_Job item_
Which lines of the data contain the string "energie"? Show each of them.

_ _ _

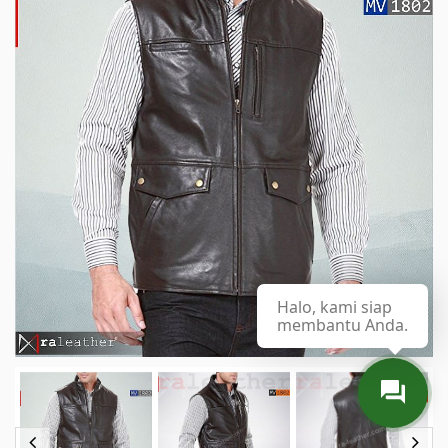
Halo, kami siap
membantu Anda.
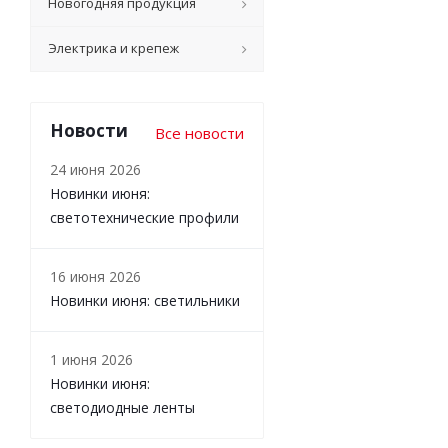
Новогодняя продукция
Электрика и крепеж
Новости
Все новости
24 июня 2026
Новинки июня:
светотехнические профили
16 июня 2026
Новинки июня: светильники
1 июня 2026
Новинки июня:
светодиодные ленты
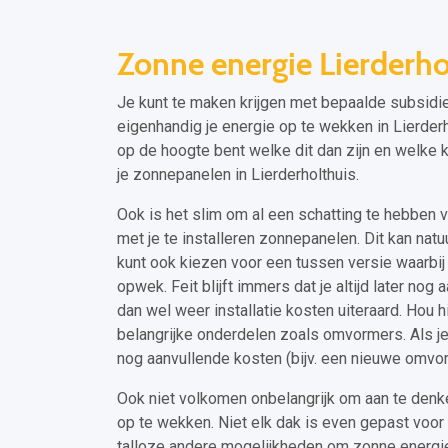
Zonne energie Lierderho
Je kunt te maken krijgen met bepaalde subsidie
eigenhandig je energie op te wekken in Lierderho
op de hoogte bent welke dit dan zijn en welke k
je zonnepanelen in Lierderholthuis.
Ook is het slim om al een schatting te hebben v
met je te installeren zonnepanelen. Dit kan natuu
kunt ook kiezen voor een tussen versie waarbij j
opwek. Feit blijft immers dat je altijd later no
dan wel weer installatie kosten uiteraard. Hou 
belangrijke onderdelen zoals omvormers. Als je 
nog aanvullende kosten (bijv. een nieuwe omv
Ook niet volkomen onbelangrijk om aan te denke
op te wekken. Niet elk dak is even gepast voor 
talloze andere mogelijkheden om zonne energie 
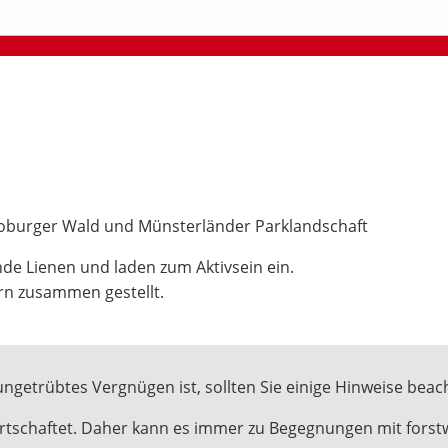
toburger Wald und Münsterländer Parklandschaft
de Lienen und laden zum Aktivsein ein.
rn zusammen gestellt.
ungetrübtes Vergnügen ist, sollten Sie einige Hinweise beac
wirtschaftet. Daher kann es immer zu Begegnungen mit fors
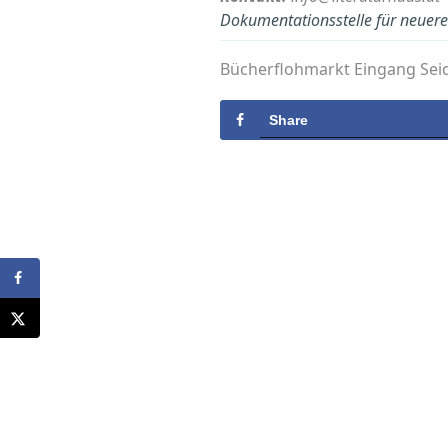
Dokumentationsstelle für neuere 
Bücherflohmarkt Eingang Sei
Share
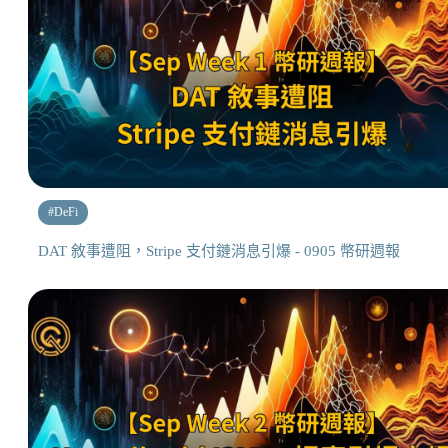
#
DeFi
DAT 敘事遭阻，Stripe 支付鏈消息引爆 - 0905 幣研週報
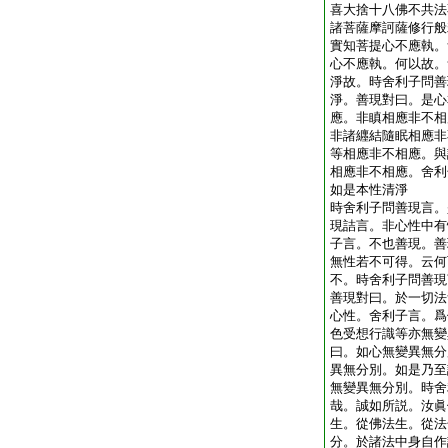
喜大捨十八佛不共法
諸菩薩摩訶薩修行般
實知菩提心不應執。
心不應執。何以故。
淨故。時舍利子問善
淨。善現對曰。是心
應。非瞋相應非不相
非諸纒結隨眠相應非
等相應非不相應。與
相應非不相應。舍利
如是本性清淨
時舍利子問善現言。
現詰言。非心性中有
子言。不也善現。善
無性若不可得。云何
不。時舍利子問善現
善現對曰。於一切法
心性。舍利子言。爲
色受想行識等亦無變
曰。如心無變異無分
異無分別。如是乃至
無變異無分別。時舍
哉。誠如所説。汝眞
生。從佛法生。從法
分。於諸法中身自作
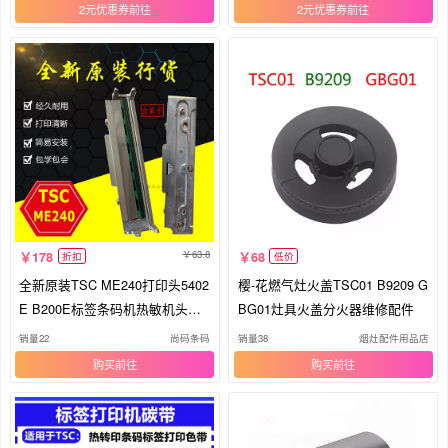
2元优惠券
2元优惠券
63.8
178
68
折扣
低价
全新原装TSC ME240打印头5402
樱-花燃气灶火盖TSC01 B9209 G
E B200E标签条码机热敏机头包
BG01灶具火盖分火器维修配件
邮
销量22
尚码条码
销量38
烟灶配件用品店
购买
购买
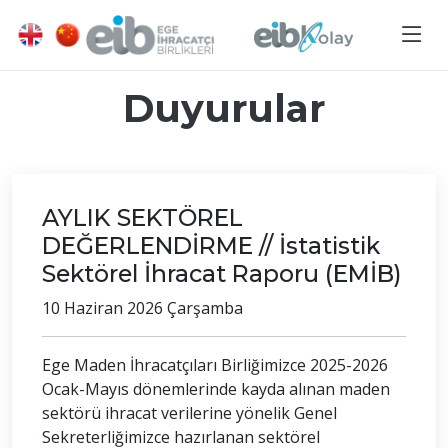
Duyurular
AYLIK SEKTÖREL
DEĞERLENDİRME // İstatistik
Sektörel İhracat Raporu (EMİB)
10 Haziran 2026 Çarşamba
Ege Maden İhracatçıları Birliğimizce 2025-2026
Ocak-Mayıs dönemlerinde kayda alınan maden
sektörü ihracat verilerine yönelik Genel
Sekreterliğimizce hazırlanan sektörel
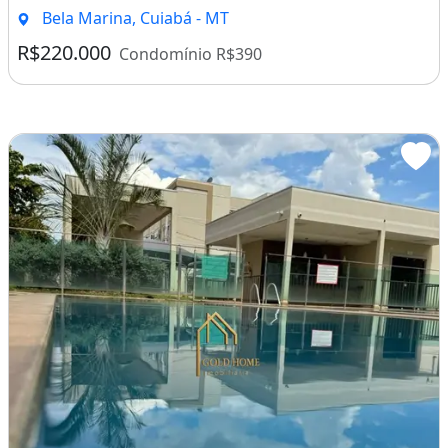
Bela Marina, Cuiabá - MT
R$220.000
Condomínio R$390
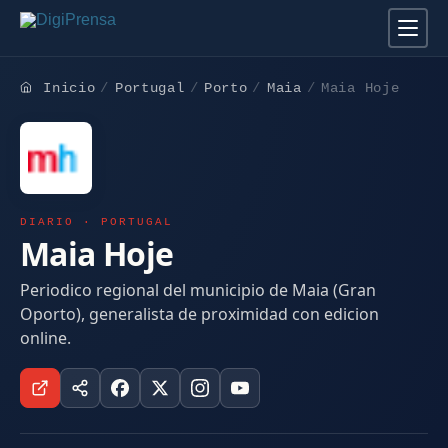
Inicio
Portugal
Porto
Maia
Maia Hoje
DIARIO · PORTUGAL
Maia Hoje
Periodico regional del municipio de Maia (Gran
Oporto), generalista de proximidad con edicion
online.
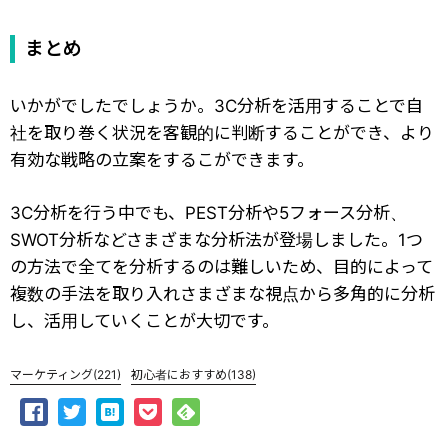
まとめ
いかがでしたでしょうか。3C分析を活用することで自
社を取り巻く状況を客観的に判断することができ、より
有効な戦略の立案をするこができます。
3C分析を行う中でも、PEST分析や5フォース分析、
SWOT分析などさまざまな分析法が登場しました。1つ
の方法で全てを分析するのは難しいため、目的によって
複数の手法を取り入れさまざまな視点から多角的に分析
し、活用していくことが大切です。
マーケティング
(221)
初心者におすすめ
(138)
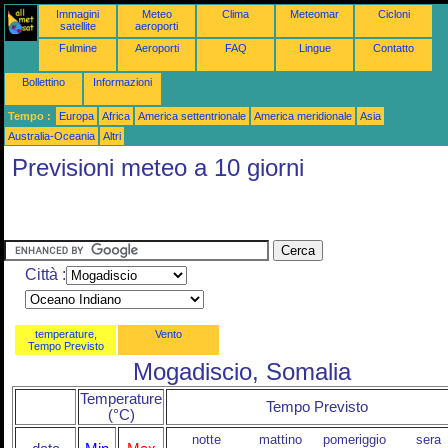
Immagini
Meteo
Clima
Meteomar
Cicloni
satellite
aeroporti
Fulmine
Aeroporti
FAQ
Lingue
Contatto
Bollettino
Informazioni
Tempo :
Europa
Africa
America settentrionale
America meridionale
Asia
Australia-Oceania
Altri
Previsioni meteo a 10 giorni
Città :
temperature,
Vento
Tempo Previsto
Mogadiscio, Somalia
Temperature
Tempo Previsto
(°C)
notte
mattino
pomeriggio
sera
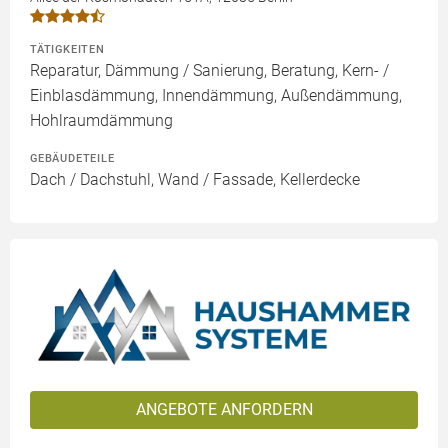
TÄTIGKEITEN
Reparatur, Dämmung / Sanierung, Beratung, Kern- /
Einblasdämmung, Innendämmung, Außendämmung,
Hohlraumdämmung
GEBÄUDETEILE
Dach / Dachstuhl, Wand / Fassade, Kellerdecke
ANGEBOTE ANFORDERN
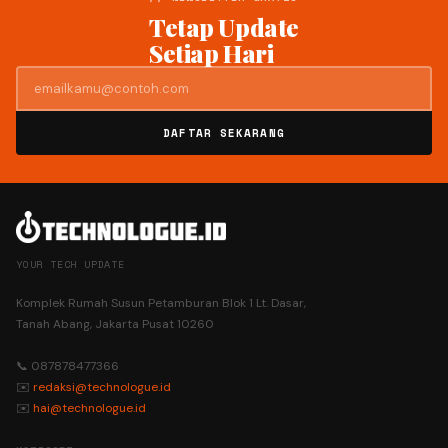
Tetap Update
Setiap Hari
DAFTAR SEKARANG
YOUR TECH UPDATE
Komplek Rumah Susun Petamburan Blok 1 Lt. Dasar,
Tanah Abang, Jakarta Pusat 10260
📞 087878477366
✉️
redaksi@technologue.id
✉️
hai@technologue.id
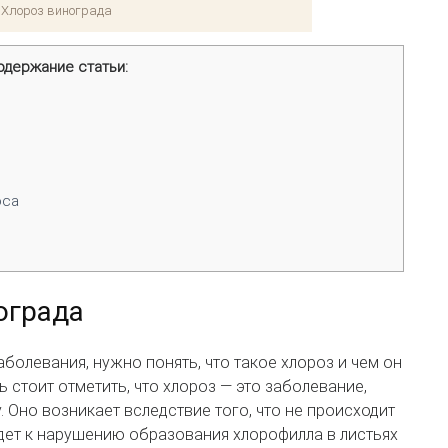
Хлороз винограда
одержание статьи:
оса
ограда
аболевания, нужно понять, что такое хлороз и чем он
 стоит отметить, что хлороз — это заболевание,
 Оно возникает вследствие того, что не происходит
ведет к нарушению образования хлорофилла в листьях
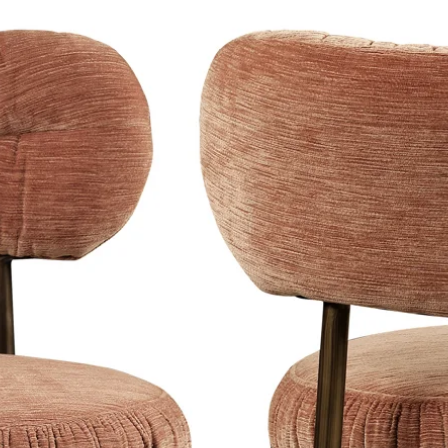
Hang wanddecorat
9,8/10 klantwaarde
warmtebronnen.
Beschermfolie
Op plexiglas en di
Deze kun je na h
verwijderen.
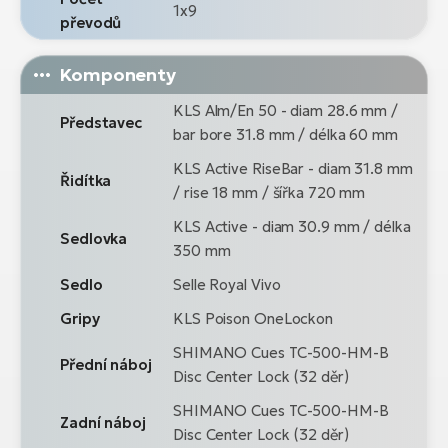
1x9
převodů
Komponenty
KLS Alm/En 50 - diam 28.6 mm /
Představec
bar bore 31.8 mm / délka 60 mm
KLS Active RiseBar - diam 31.8 mm
Řidítka
/ rise 18 mm / šířka 720 mm
KLS Active - diam 30.9 mm / délka
Sedlovka
350 mm
Sedlo
Selle Royal Vivo
Gripy
KLS Poison OneLockon
SHIMANO Cues TC-500-HM-B
Přední náboj
Disc Center Lock (32 děr)
SHIMANO Cues TC-500-HM-B
Zadní náboj
Disc Center Lock (32 děr)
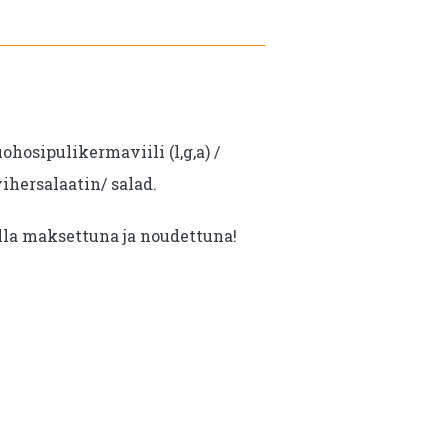
€9.90.
€4.90.
ohosipulikermaviili (l,g,a) /
ihersalaatin/ salad.
illa maksettuna ja noudettuna!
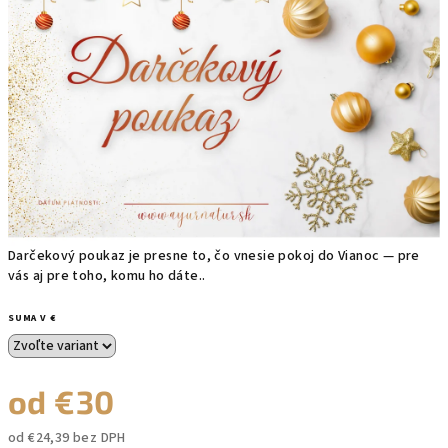
5
hviezdičiek.
Darčekový poukaz je presne to, čo vnesie pokoj do Vianoc — pre
vás aj pre toho, komu ho dáte..
SUMA V €
od
€30
od
€24,39
bez DPH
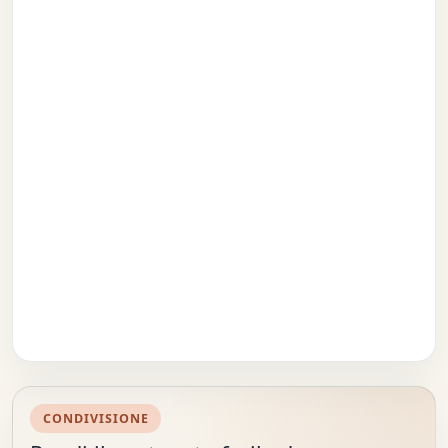
CONDIVISIONE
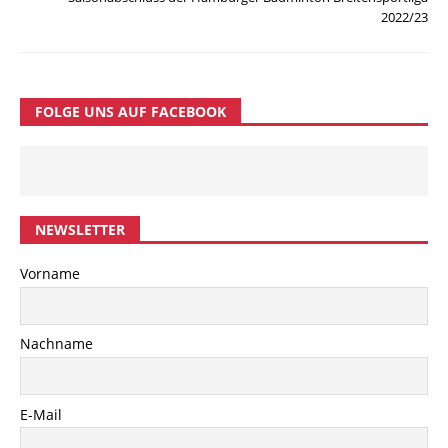
2022/23
FOLGE UNS AUF FACEBOOK
NEWSLETTER
Vorname
Nachname
E-Mail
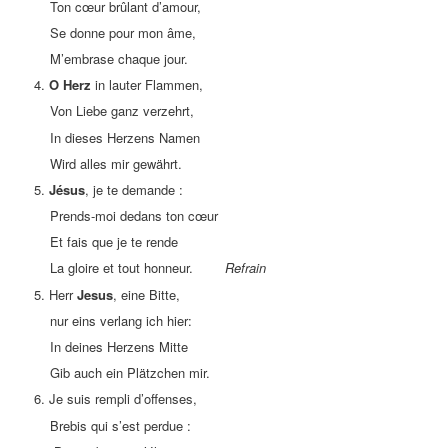
Ton cœur brûlant d’amour,
Se donne pour mon âme,
M’embrase chaque jour.
4.
O Herz
in lauter Flammen,
Von Liebe ganz verzehrt,
In dieses Herzens Namen
Wird alles mir gewährt.
5.
Jésus
, je te demande :
Prends-moi dedans ton cœur
Et fais que je te rende
La gloire et tout honneur.
Refrain
5. Herr
Jesus
, eine Bitte,
nur eins verlang ich hier:
In deines Herzens Mitte
Gib auch ein Plätzchen mir.
6. Je suis rempli d’offenses,
Brebis qui s’est perdue :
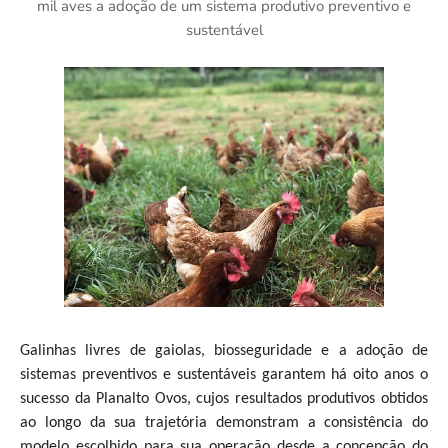
mil aves a adoção de um sistema produtivo preventivo e
sustentável
Galinhas livres de gaiolas, biosseguridade e a adoção de
sistemas preventivos e sustentáveis garantem há oito anos o
sucesso da Planalto Ovos, cujos resultados produtivos obtidos
ao longo da sua trajetória demonstram a consistência do
modelo escolhido para sua operação desde a concepção do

_ _ _

_Solved problem_
Zonne energie Lierderho
eigenhandig je energie op te wekken in Lierderho
talloze andere mogelijkheden om zonne energie 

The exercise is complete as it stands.